La Stampa 2.6.17
Lotta contro l’inquinamento
e spinta all’occupazione
Ecco la strategia verde di Xi
La svolta anche per consolidare il ruolo tra i Grandi
Francesco Radicioni
«La
Cina continuerà ad applicare gli impegni presi con gli accordi di
Parigi», ha assicurato ieri a Berlino il primo ministro cinese, Li
Keqiang, nel corso di una conferenza stampa con Angela Merkel.
«Ovviamente ci auguriamo di farlo in cooperazione con altri».
Probabilmente con l’Europa. Il surriscaldamento globale è infatti uno
dei dossier in agenda al summit annuale tra Cina e Unione europea che si
tiene oggi a Bruxelles e che si dovrebbe concludere con una
dichiarazione congiunta a sostegno della lotta ai cambiamenti climatici.

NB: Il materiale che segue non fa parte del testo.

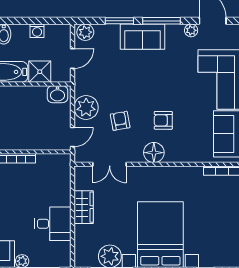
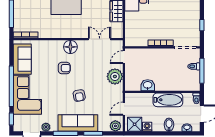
sofa: (143, 37) -> (78, 123), width x1.36
shower: (40, 72) -> (135, 124), moved
washbasin: (57, 94) -> (148, 85), moved
armchair: (120, 121) -> (79, 96), moved

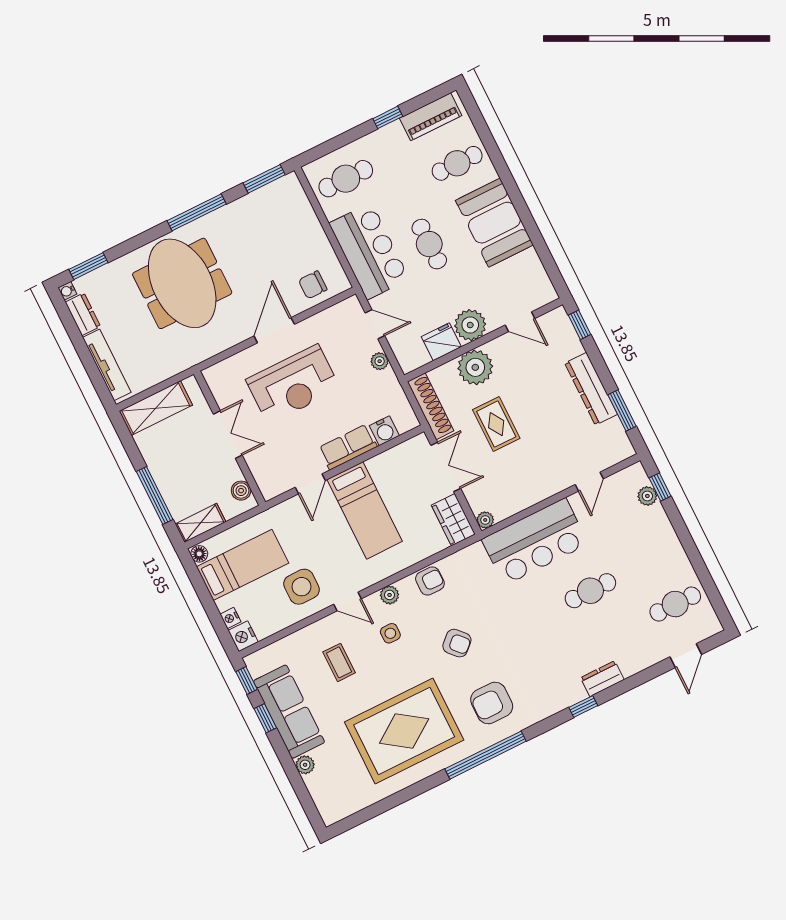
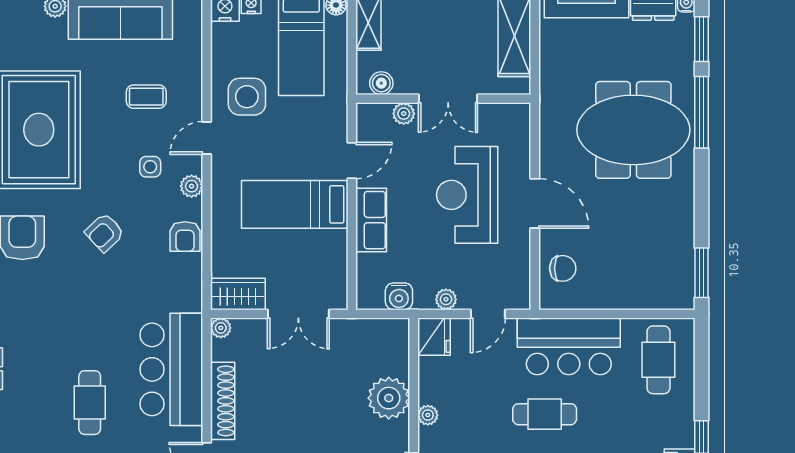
window: (197, 212) -> (701, 112), moved
chair: (313, 285) -> (563, 268), turned 90
plant: (470, 325) -> (428, 415), width x0.53, depth x0.53
fridge: (441, 342) -> (434, 337), moved
shoe rack: (431, 406) -> (223, 401), moved, turned -90
rug: (496, 424) -> (317, 390), removed
water cooler: (384, 431) -> (399, 296), moved, turned -90
plant: (256, 462) -> (404, 114), added
door: (310, 484) -> (352, 160), swing flipped

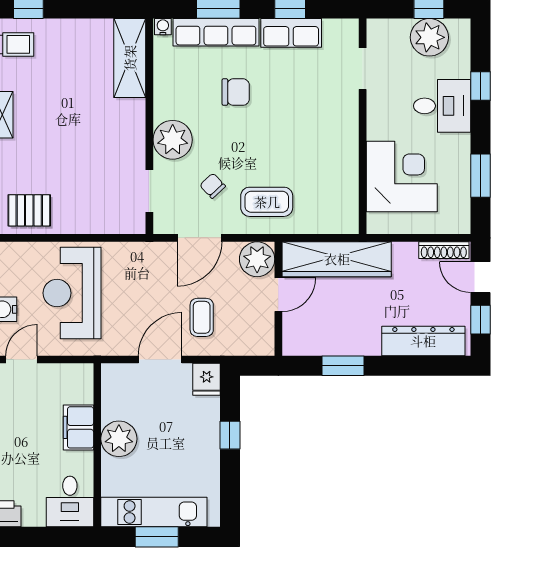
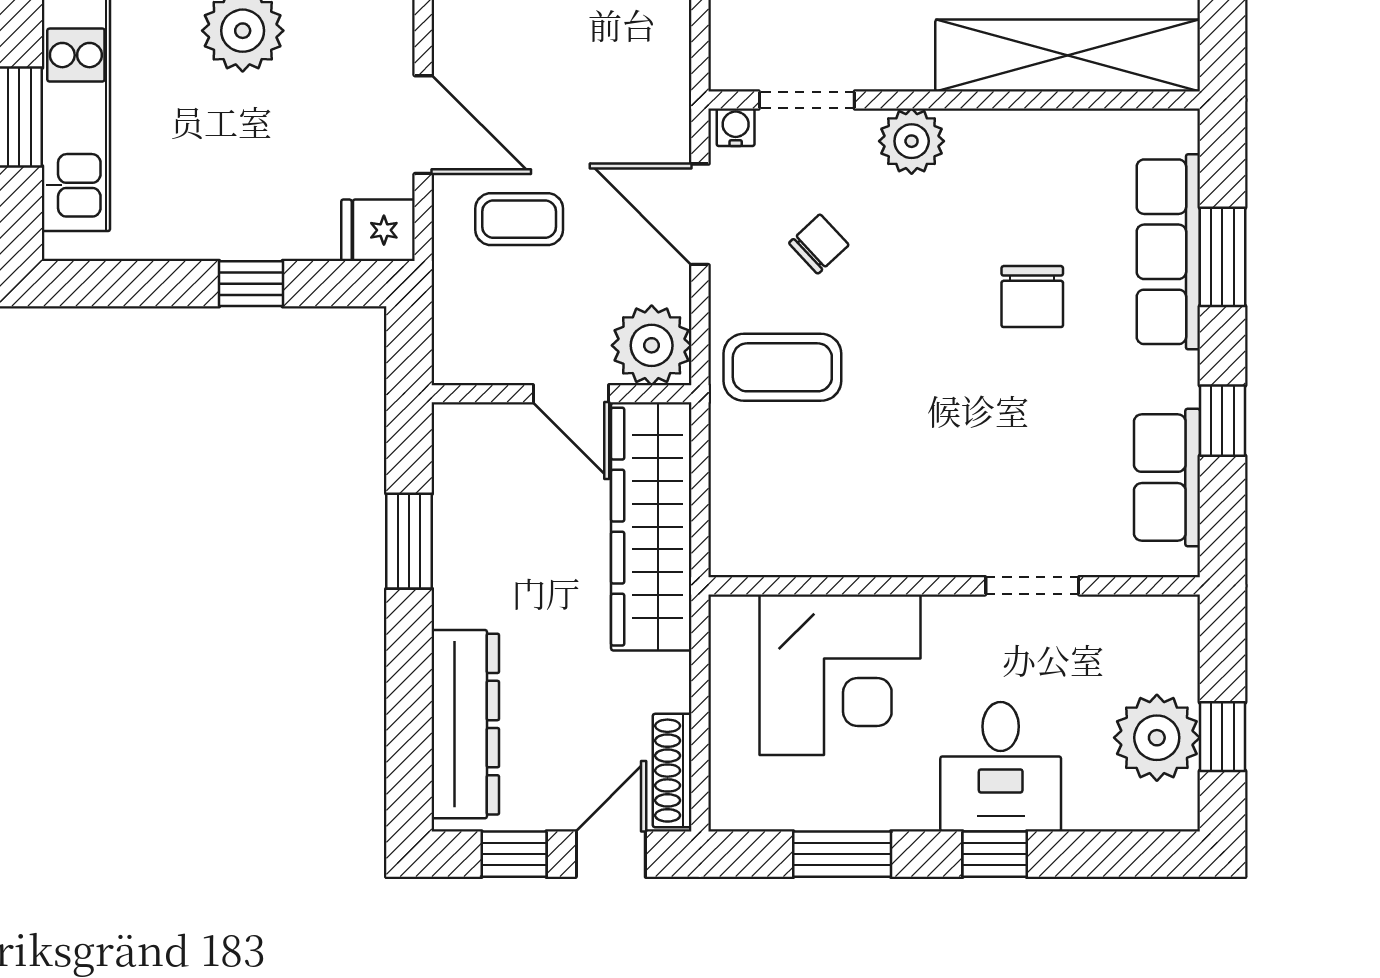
water cooler: (163, 27) -> (736, 127), moved, turned -90
row of seats: (291, 33) -> (1167, 477), moved
shelving: (130, 58) -> (1068, 55), width x1.47
doorway: (363, 69) -> (1032, 586), moved
window: (481, 86) -> (995, 854), moved
plant: (173, 140) -> (912, 141), width x0.73, depth x0.73
coffee table: (267, 202) -> (782, 367), turned 90

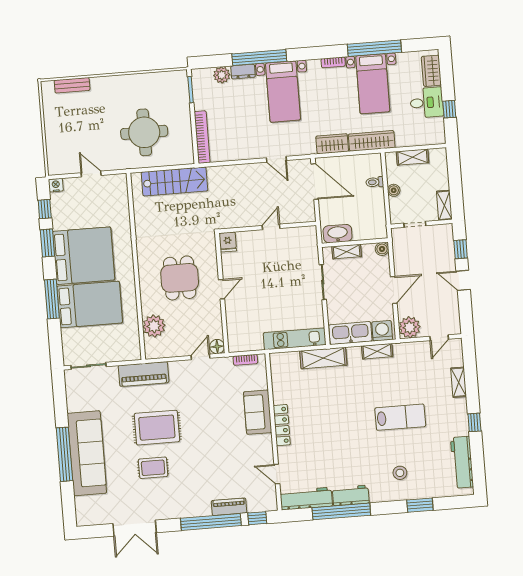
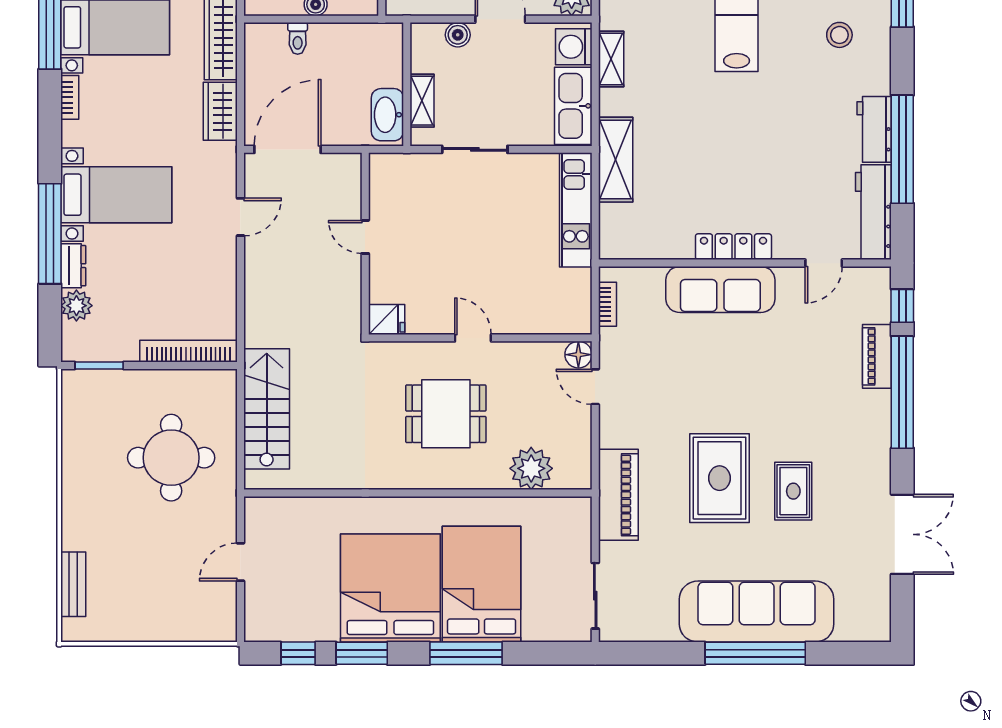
nightstand: (56, 185) -> (256, 629), removed
boiler: (382, 249) -> (458, 35), moved
sofa: (258, 412) -> (720, 289), width x1.36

«Una volta che la Cina ha raggiunto un certo livello di sviluppo, si è
mossa verso un modello più sostenibile, il che significa che
continueremo a spingere sullo sviluppo verde». Nonostante la Cina sia
dal 2007 il primo Paese al mondo per emissioni di gas serra, Li Keqiang
ha chiarito che l’impegno sul clima rientra negli interessi della
Repubblica Popolare.
Abituati alla coltre d’inquinamento che
avvolge Pechino è difficile immaginare la Cina prendere la guida della
lotta ai cambiamenti climatici. Però nell’ultimo decennio la posizione
della leadership cinese in materia di surriscaldamento globale è
profondamente cambiata. Nel 2009 la Cina aveva contributo al fallimento
della conferenza di Copenaghen, nel corso della quale Pechino non aveva
fatto mistero di voler continuare a dare precedenza allo sviluppo
economico rispetto alla tutela ambientale. Poi a Parigi, nel 2015, la
Repubblica Popolare aveva fatto alcune aperture. Ma è stato solo con
l’inizio della presidenza Trump che Pechino si è messa alla guida della
lotta ai cambiamenti climatici.
Intervenendo al World Economic
Forum di Davos, il presidente cinese Xi Jinping aveva definito gli
impegni contenuti negli accordi di Parigi come «una responsabilità che
dobbiamo assumerci per le future generazioni». Mentre all’indomani della
firma di Trump che sanciva la fine del Clean Power Plan, Pechino aveva
ribadito che «come grande Paese responsabile la Cina non cambierà i
propri impegni, obiettivi e politiche». In linea con l’azione
diplomatica di Xi Jinping, anche in materia di clima Pechino vuole
presentarsi sulla scena internazionale come un attore affidabile. Non è
un caso che la Cina abbia scelto di ratificare l’accordo di Parigi alla
vigilia del G20 di Hangzhou e di farlo insieme agli Stati Uniti di
Barack Obama. Con quel gesto la leadership cinese rivendicava il proprio
ruolo di «grande potenza», impegnato come l’America negli affari del
mondo.
Ma a spingere Pechino verso una maggiore attenzione
all’ambiente sono state anche questioni interne. In una manciata di anni
le questioni ambientali si sono trasformate dall’«ossessione» di
qualche ambientalista cinese a motivo di diffusa preoccupazione tra la
classe media delle grandi città visti gli effetti che l’inquinamento
dell’aria, dell’acqua e dei suoli ha sulla salute. Inoltre, a differenza
dell’amministrazione Trump, la leadership cinese ha visto negli accordi
di Parigi anche uno strumento per rendere più sostenibile il proprio
modello economico e puntare su innovazione e ricerca. Ieri il ministero
degli Esteri assicurava che Pechino «continuerà il suo piano di
innovazione, coordinamento e sviluppo verde». A partire dal 2013 è
iniziata una lenta – ma costante – riduzione della dipendenza dal
carbone, mentre aumentano gli investimenti in energie rinnovabili. La
leadership di Pechino punta, entro il 2030, ad aumentare del 20% la
quota dell’energia prodotta da fonti rinnovabili. Eolico e solare:
settori dove l’anno scorso sono stati investiti 32 miliardi di dollari.